* _Work instructions_
A – In the match preview, take the part that opens with the words containing "One caveat sits" and closes with "what it was.", and give it again with "reigning champions" changed to "defending champions".
B – According to the match preview, by how many runs did Australia beat South Africa in the 2023 final?
=== Document text ===
South Africa have lost the last two World Cup finals and now run into the most successful side in the tournament’s history. For India, sharing a group with both, it is essential viewing.

Jun 13, 2026

Australia and South Africa renew their rivalry at Old Trafford with India watching on

The Women’s T20 World Cup serves up its first meeting of established title contenders on Saturday, when six-time champions Australia open their campaign against South Africa at Old Trafford. The Manchester fixture starts at 7pm IST.

India have a stake in the outcome despite being nowhere near Manchester. Both sides share India’s group, so Harmanpreet Kaur and her staff will be watching closely before their own meetings with the pair. India face South Africa at this very ground on June 21 and finish their group stage against Australia at Lord’s on June 28.

A new captain, the same Australian depth

This is Australia’s first World Cup under Sophie Molineux, who took over as all-format captain in January after Alyssa Healy’s retirement and has shaken off the back trouble that disrupted her opening months in the job. The armband is new, the supporting cast is not. Beth Mooney, Ellyse Perry, Ashleigh Gardner, Tahlia McGrath and Annabel Sutherland anchor a squad that has stayed at the summit of women’s T20 cricket for more than a decade, with titles in 2010, 2012, 2014, 2018, 2020 and 2023. Perry arrives in England on the verge of a 50th World Cup appearance, a number that says plenty about Australia’s staying power.

One caveat sits behind the trophy count. New Zealand, not Australia, are the reigning champions, and it was South Africa who removed the Australians in the 2024 semi-final before falling in the final. The gap at the top is no longer what it was.

South Africa and the wait for a first trophy

Laura Wolvaardt leads a South African side that has reached the past two finals and lost both. Australia beat them by 19 runs in the 2023 decider in Cape Town; New Zealand saw them off by 32 runs in Dubai a year later. No team has come so close, so often, without lifting the trophy. Wolvaardt’s run-scoring sets the tone, and the memory of Anneke Bosch’s unbeaten innings that sank Australia in that 2024 semi-final is a reminder the Proteas can beat anyone on their day. A win here would tell them the near misses are turning into something more.

What India will be looking for

For India, the match is part spectacle, part scouting. South Africa’s seam and Australia’s tournament-hardened batting are exactly the tests waiting in the back half of the group, and any weakness Old Trafford exposes will be filed away. India open against Pakistan on June 14, but the fixtures that may decide their semi-final hopes come later, against the two teams meeting on Saturday.
=== Data excerpts ===
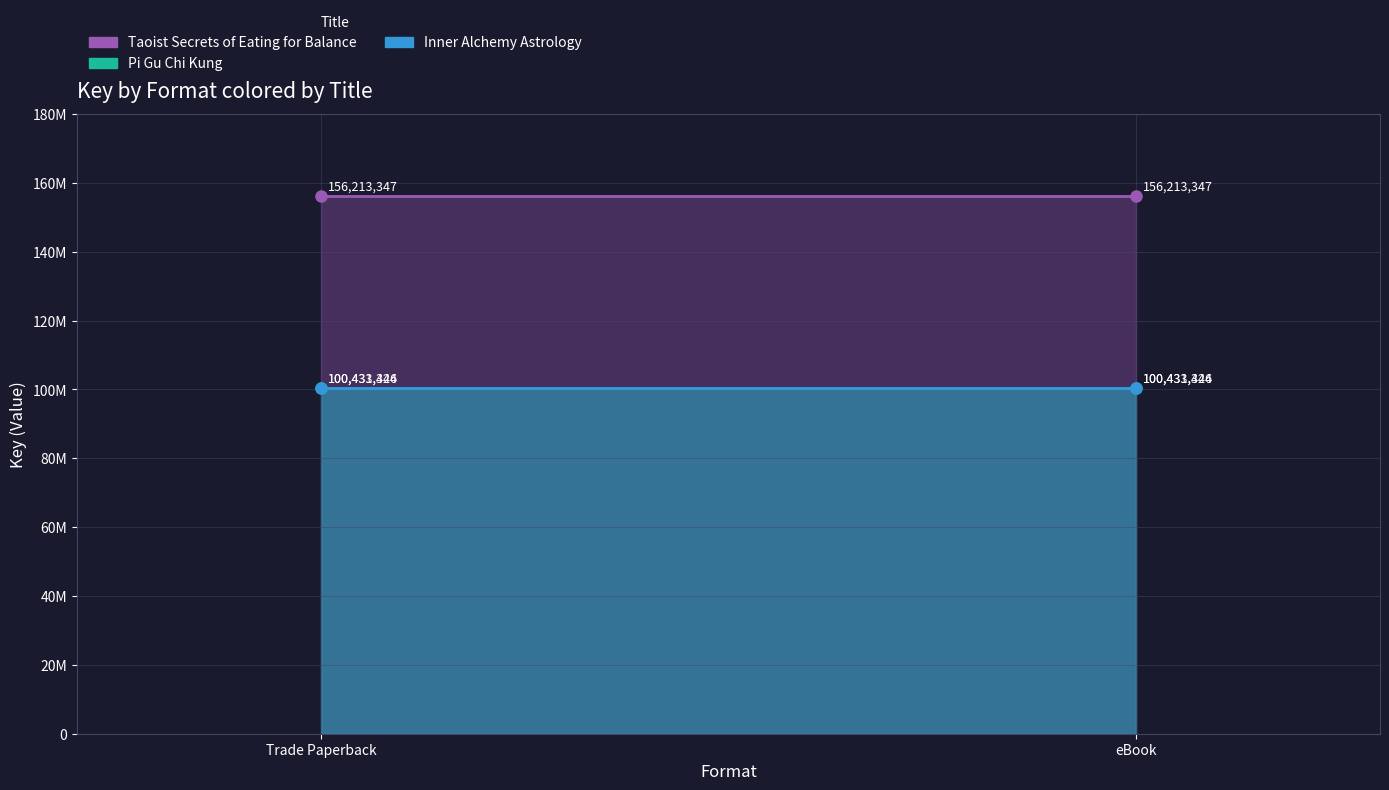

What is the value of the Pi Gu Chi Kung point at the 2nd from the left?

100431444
===
=== Data excerpts ===
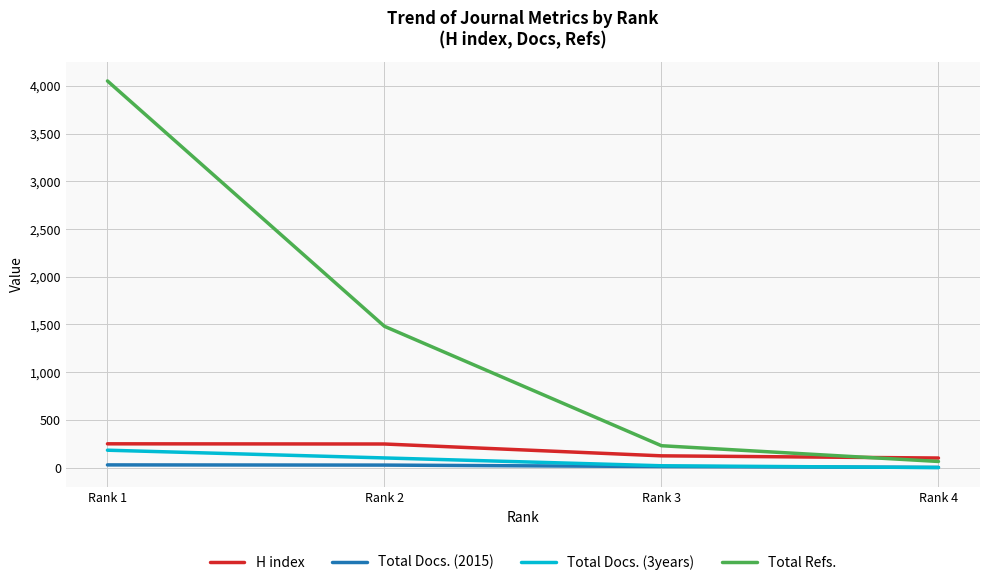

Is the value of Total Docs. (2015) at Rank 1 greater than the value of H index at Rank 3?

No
===
* _Solutions to the problems_
A –
One caveat sits behind the trophy count. New Zealand, not Australia, are the defending champions, and it was South Africa who removed the Australians in the 2024 semi-final before falling in the final. The gap at the top is no longer what it was.

B – 19 runs.